What this task involves:
Which lines run from the line with "on our website." through the line with "Intent, Implementation, Impact" in the entries below? Print them exactly, both ends included, and nothing more.

Source data
***
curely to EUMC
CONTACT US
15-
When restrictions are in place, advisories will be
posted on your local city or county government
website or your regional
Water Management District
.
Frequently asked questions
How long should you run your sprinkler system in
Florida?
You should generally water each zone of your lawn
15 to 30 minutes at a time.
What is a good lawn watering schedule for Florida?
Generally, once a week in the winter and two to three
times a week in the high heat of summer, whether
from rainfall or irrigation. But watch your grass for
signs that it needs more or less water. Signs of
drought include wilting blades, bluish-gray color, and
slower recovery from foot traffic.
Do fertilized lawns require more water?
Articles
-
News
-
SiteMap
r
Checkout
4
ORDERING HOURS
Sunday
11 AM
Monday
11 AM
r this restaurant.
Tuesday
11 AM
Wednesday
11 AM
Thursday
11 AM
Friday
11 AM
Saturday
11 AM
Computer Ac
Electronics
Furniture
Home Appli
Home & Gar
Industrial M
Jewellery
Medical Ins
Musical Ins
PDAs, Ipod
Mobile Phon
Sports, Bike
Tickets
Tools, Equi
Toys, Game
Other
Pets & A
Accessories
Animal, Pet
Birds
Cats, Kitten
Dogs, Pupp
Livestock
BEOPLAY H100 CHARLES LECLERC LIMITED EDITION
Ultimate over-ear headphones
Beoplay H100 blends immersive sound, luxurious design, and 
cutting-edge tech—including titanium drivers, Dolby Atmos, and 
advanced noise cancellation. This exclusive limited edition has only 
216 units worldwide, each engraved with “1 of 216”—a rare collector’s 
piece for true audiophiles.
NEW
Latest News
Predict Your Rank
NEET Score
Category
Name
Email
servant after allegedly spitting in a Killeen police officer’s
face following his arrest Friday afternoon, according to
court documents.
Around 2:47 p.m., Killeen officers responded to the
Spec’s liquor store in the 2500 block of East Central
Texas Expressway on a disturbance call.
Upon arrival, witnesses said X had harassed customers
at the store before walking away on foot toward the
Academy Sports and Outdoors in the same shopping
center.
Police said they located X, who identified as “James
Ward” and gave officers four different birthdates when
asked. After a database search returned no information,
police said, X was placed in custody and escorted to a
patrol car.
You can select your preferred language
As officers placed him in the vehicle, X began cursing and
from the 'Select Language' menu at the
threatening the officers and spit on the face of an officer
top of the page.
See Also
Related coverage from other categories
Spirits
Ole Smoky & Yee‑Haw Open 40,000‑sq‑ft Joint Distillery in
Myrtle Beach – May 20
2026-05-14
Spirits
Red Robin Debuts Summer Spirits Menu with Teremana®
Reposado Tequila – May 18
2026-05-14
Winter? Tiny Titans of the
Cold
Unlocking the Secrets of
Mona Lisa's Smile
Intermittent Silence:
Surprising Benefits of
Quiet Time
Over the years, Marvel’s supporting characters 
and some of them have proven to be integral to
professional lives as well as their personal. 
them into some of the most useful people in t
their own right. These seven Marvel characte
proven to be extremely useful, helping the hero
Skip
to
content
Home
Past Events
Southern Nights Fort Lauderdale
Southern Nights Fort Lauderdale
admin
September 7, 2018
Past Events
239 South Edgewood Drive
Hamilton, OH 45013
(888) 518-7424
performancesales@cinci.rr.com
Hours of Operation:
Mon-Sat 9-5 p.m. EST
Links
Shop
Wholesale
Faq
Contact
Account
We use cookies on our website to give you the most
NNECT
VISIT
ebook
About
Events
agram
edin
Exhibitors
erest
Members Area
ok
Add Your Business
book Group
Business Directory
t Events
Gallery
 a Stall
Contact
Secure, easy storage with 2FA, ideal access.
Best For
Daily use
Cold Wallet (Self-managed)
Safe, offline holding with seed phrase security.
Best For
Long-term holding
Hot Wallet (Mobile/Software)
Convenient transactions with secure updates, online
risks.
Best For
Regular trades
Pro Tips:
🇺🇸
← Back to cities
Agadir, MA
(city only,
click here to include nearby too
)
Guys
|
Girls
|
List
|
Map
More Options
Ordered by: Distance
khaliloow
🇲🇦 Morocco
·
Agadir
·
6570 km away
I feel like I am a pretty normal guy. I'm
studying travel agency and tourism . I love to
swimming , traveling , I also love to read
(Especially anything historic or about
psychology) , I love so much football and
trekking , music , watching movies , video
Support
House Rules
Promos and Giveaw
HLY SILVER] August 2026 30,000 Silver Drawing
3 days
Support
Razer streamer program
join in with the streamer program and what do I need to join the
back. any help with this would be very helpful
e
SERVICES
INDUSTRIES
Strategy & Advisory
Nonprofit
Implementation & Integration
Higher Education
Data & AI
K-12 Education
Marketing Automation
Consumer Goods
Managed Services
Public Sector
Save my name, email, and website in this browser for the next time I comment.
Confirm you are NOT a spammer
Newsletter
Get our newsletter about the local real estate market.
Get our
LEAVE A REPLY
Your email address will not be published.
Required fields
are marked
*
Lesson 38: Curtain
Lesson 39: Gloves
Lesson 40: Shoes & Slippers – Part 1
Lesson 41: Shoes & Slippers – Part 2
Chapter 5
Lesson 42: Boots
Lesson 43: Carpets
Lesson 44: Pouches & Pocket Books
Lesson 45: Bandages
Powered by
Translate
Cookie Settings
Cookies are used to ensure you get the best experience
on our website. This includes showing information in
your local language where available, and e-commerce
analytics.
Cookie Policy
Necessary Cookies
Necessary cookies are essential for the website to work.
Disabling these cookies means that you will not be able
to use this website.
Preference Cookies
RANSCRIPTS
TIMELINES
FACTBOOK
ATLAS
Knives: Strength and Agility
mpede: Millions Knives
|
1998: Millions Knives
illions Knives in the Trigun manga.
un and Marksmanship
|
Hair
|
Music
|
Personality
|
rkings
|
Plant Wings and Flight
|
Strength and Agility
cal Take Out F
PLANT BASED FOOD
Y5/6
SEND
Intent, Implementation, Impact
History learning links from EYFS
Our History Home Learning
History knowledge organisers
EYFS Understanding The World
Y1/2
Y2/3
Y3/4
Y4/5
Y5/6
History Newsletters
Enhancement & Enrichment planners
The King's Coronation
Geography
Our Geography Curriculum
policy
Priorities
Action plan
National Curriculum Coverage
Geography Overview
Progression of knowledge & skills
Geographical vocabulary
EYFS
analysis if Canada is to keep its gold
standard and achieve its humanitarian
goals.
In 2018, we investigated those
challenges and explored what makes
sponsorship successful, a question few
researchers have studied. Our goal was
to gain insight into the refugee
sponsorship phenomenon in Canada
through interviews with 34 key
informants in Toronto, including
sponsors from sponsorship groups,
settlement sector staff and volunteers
***
Reply:
on our website. This includes showing information in
your local language where available, and e-commerce
analytics.
Cookie Policy
Necessary Cookies
Necessary cookies are essential for the website to work.
Disabling these cookies means that you will not be able
to use this website.
Preference Cookies
RANSCRIPTS
TIMELINES
FACTBOOK
ATLAS
Knives: Strength and Agility
mpede: Millions Knives
|
1998: Millions Knives
illions Knives in the Trigun manga.
un and Marksmanship
|
Hair
|
Music
|
Personality
|
rkings
|
Plant Wings and Flight
|
Strength and Agility
cal Take Out F
PLANT BASED FOOD
Y5/6
SEND
Intent, Implementation, Impact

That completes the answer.